(WORK INSTRUCTIONS): When a line in the data below includes "following", count it; then give only the total.

(Pictures paired with source code)
■ ■ ■ ■ ■
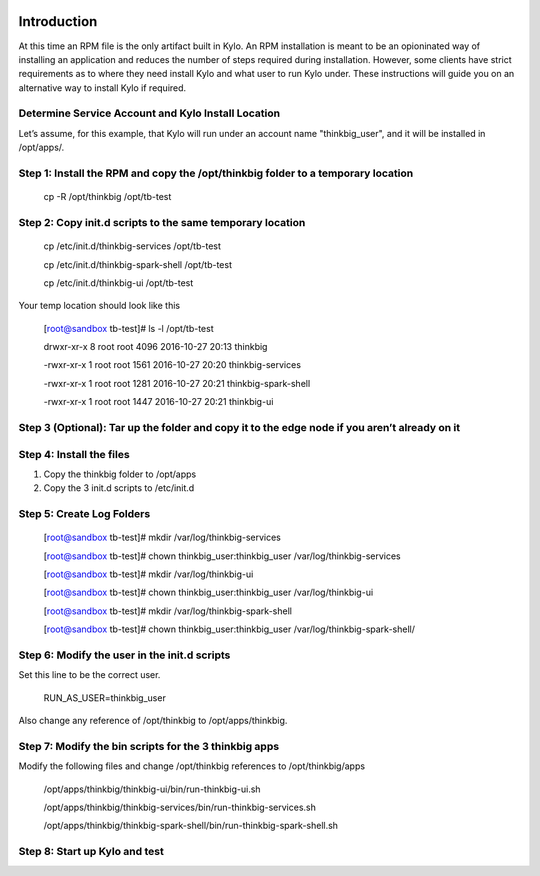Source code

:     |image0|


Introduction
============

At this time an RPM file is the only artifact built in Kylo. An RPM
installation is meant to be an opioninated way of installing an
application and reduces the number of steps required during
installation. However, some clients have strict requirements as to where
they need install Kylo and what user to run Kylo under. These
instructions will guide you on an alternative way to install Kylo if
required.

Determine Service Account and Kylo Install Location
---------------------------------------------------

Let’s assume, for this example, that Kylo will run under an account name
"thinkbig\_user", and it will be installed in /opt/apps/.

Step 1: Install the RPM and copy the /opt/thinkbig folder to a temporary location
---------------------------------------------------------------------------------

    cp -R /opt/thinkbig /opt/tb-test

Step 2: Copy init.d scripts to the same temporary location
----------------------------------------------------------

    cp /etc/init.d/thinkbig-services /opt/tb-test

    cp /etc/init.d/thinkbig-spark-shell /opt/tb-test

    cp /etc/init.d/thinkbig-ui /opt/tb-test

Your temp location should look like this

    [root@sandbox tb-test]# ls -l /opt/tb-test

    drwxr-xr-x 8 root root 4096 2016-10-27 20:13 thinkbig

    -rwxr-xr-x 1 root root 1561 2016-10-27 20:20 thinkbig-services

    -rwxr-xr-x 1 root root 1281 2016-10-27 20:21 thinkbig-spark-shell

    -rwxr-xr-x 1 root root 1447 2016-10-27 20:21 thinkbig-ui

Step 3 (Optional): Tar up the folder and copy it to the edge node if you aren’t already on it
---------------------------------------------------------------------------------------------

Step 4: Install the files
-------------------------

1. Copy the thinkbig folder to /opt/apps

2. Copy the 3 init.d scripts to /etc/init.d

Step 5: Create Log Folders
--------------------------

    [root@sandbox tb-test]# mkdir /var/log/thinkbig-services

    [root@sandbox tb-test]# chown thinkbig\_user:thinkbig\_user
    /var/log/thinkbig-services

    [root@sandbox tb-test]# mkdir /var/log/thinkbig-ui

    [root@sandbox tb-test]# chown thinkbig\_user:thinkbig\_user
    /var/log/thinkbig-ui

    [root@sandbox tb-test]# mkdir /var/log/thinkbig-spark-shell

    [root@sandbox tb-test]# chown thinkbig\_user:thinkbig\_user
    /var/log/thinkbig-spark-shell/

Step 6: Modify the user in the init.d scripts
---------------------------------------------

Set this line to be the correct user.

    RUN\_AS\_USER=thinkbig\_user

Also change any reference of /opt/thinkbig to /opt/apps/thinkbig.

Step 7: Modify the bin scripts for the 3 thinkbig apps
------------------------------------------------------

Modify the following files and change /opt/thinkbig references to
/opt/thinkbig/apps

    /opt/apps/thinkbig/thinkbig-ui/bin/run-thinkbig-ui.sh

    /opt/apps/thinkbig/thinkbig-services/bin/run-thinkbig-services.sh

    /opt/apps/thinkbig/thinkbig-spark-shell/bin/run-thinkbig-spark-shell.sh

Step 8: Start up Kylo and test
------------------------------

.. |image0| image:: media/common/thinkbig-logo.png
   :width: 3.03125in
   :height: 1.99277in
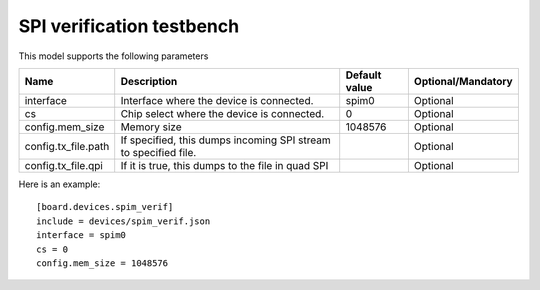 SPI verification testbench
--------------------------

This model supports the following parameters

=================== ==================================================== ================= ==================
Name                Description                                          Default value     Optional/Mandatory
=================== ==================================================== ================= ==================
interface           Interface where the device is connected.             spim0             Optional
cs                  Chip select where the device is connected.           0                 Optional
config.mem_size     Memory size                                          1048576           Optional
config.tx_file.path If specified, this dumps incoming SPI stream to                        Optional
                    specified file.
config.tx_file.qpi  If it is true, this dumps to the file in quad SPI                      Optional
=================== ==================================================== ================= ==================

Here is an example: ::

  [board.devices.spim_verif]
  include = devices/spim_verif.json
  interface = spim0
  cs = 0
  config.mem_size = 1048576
■ ■ ■ ■ ■
(RESPONSE): 2